Cheniere Energy planning LNG terminals on Texas coast

Cheniere Energy Inc., Houston, Tuesday said it is acquiring three land lease options to develop liquefied natural gas terminals along the Texas Gulf Coast. Estimated to cost $300 million each, Cheniere plans three LNG receiving terminals, each capable of initially processing 200 bcf/year and slated to be operational within 6 years.
June 12, 2001
3 min read


By the OGJ Online Staff

HOUSTON, June 12 -- Cheniere Energy Inc., Houston, Tuesday said it is acquiring three land lease options to develop liquefied natural gas (LNG) terminals along the Texas Gulf Coast.

A Cheniere spokesman declined to release details yet on the locations. Estimated to cost $300 million each, Cheniere said each LNG terminal would be capable of initially processing 200 bcf/year and is slated to be operational within 6 years.

Regulatory permits from the Federal Energy Regulatory commission as well as state, local, port authority, and the Coast Guard are expected to take 2-3 years, making the project construction-ready in late 2003. Initial LNG imports are anticipated to start in late 2006.

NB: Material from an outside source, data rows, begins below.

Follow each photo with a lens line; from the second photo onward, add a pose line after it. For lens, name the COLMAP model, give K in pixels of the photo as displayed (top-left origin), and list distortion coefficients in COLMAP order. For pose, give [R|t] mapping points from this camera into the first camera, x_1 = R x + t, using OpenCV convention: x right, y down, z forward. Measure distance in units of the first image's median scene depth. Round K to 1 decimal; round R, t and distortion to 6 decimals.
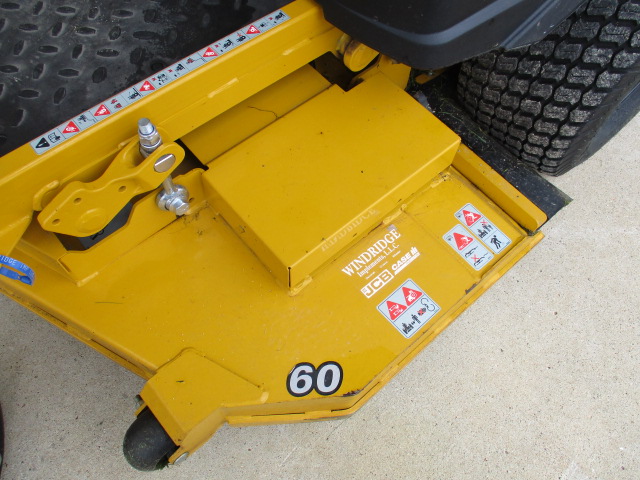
lens RADIAL K [[536.8, 0, 315.6], [0, 536.8, 240.9], [0, 0, 1]] dist [-0.035085, 0.009305]
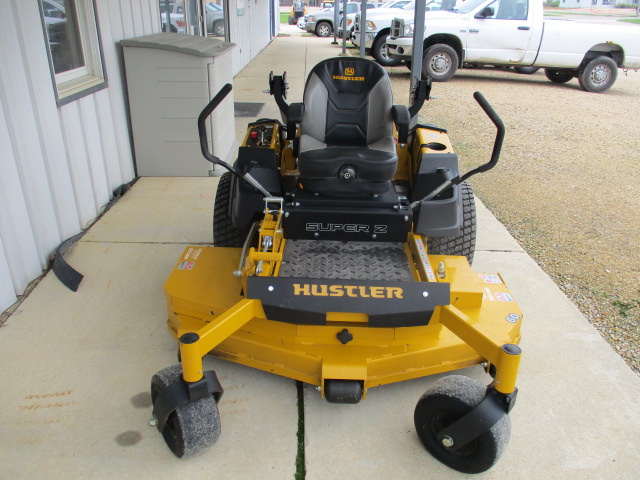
lens RADIAL K [[536.8, 0, 321.0], [0, 536.8, 240.7], [0, 0, 1]] dist [-0.035085, 0.009305]
pose [[0.678839, -0.319222, 0.661268, -2.262033], [0.651904, 0.676459, -0.342672, 0.259834], [-0.337932, 0.663702, 0.667309, -0.809864]]
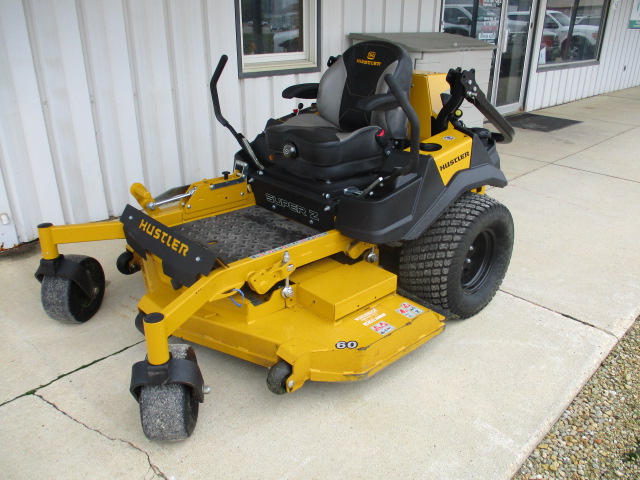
lens RADIAL K [[536.8, 0, 321.0], [0, 536.8, 241.8], [0, 0, 1]] dist [-0.035085, 0.009305]
pose [[0.999118, -0.036153, 0.021336, -0.137876], [0.041537, 0.777815, -0.627120, 1.272185], [0.006077, 0.627453, 0.778631, -1.092781]]
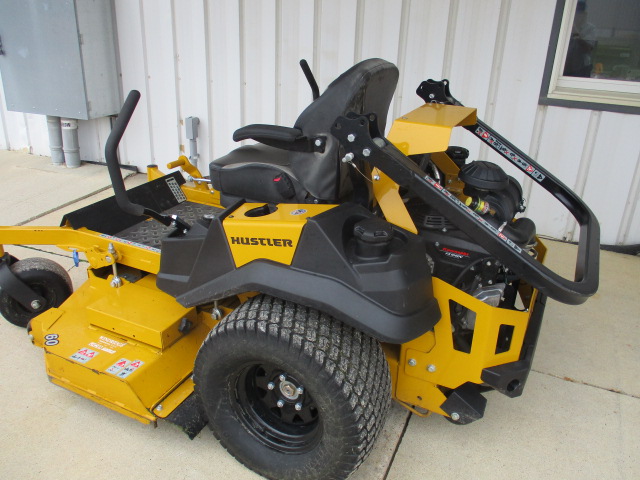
lens RADIAL K [[536.8, 0, 318.0], [0, 536.8, 243.7], [0, 0, 1]] dist [-0.035085, 0.009305]
pose [[0.387659, 0.353882, -0.851169, 2.182769], [-0.818381, 0.557081, -0.141114, -0.595041], [0.424232, 0.751284, 0.505568, -0.067155]]
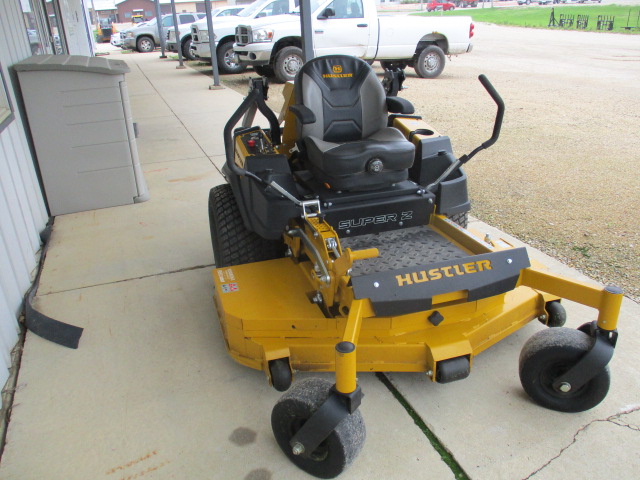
lens RADIAL K [[536.8, 0, 318.8], [0, 536.8, 241.2], [0, 0, 1]] dist [-0.035085, 0.009305]
pose [[0.398604, -0.409928, 0.820411, -2.821165], [0.833937, 0.534270, -0.138222, -0.484474], [-0.381659, 0.739267, 0.554816, -0.396117]]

Cheniere follows several other announcements by companies looking to establish new US terminals.

El Paso Corp. said in March it tentatively agreed to begin purchasing LNG from a Phillips Petroleum Co. plant near Darwin, Australia, and ship it to California or Mexico. El Paso is still evaluating potential terminal sites.

Chevron Corp. also reported it was studying plans to ship LNG from Australia to the US West Coast by 2005. And in January, Enron Corp. said it was considering a new LNG import terminal in the Bahamas, connected by a 90-mile pipeline to Florida.

CMS Energy Corp. operates an LNG terminal at Lake Charles, La., while Cabot has an LNG terminal at Everett, Mass. Two other US LNG import terminals, at Cove Point, Md., and Elba Island, Ga., are expected to reopen in 1-3 years. If that happens, all four US LNG terminals would be back in operation for the first time since 1982 (OGJ Online Apr. 3, 2001).

Cheniere Energy Pres. and CEO Charles Reimer said, "We're bullish on natural gas, and believe that prices will remain at $3.50-$4.00/Mcf over the long term, which makes this project economically attractive."

Reimer will direct the LNG project development, construction, and operation. For more than 12 years, Reimer directed the operations of Virginia Indonesia Co., a participant in the Bontang LNG project in East Kalimantan, Indonesia.

The US Energy Information Administration projects gas consumption will grow to 30 tcf in 2010. Meanwhile, domestic production has stabilized at 20 tcf in the past decade.

"Clearly, we must turn to foreign sources of gas to satisfy demand -- and we have to be able to transport that supply safely, economically, and efficiently,'' Reimer said. Worldwide LNG supply has grown from less than 2 tcf in 1980 to more than 5 tcf in 2001. Announced capacity additions could increase supply to more than 11 tcf by 2010.

Cheniere Chairman Charif Souki said Texas has existing infrastructure to deliver gas to destinations north and northeast, and increasingly, to the west.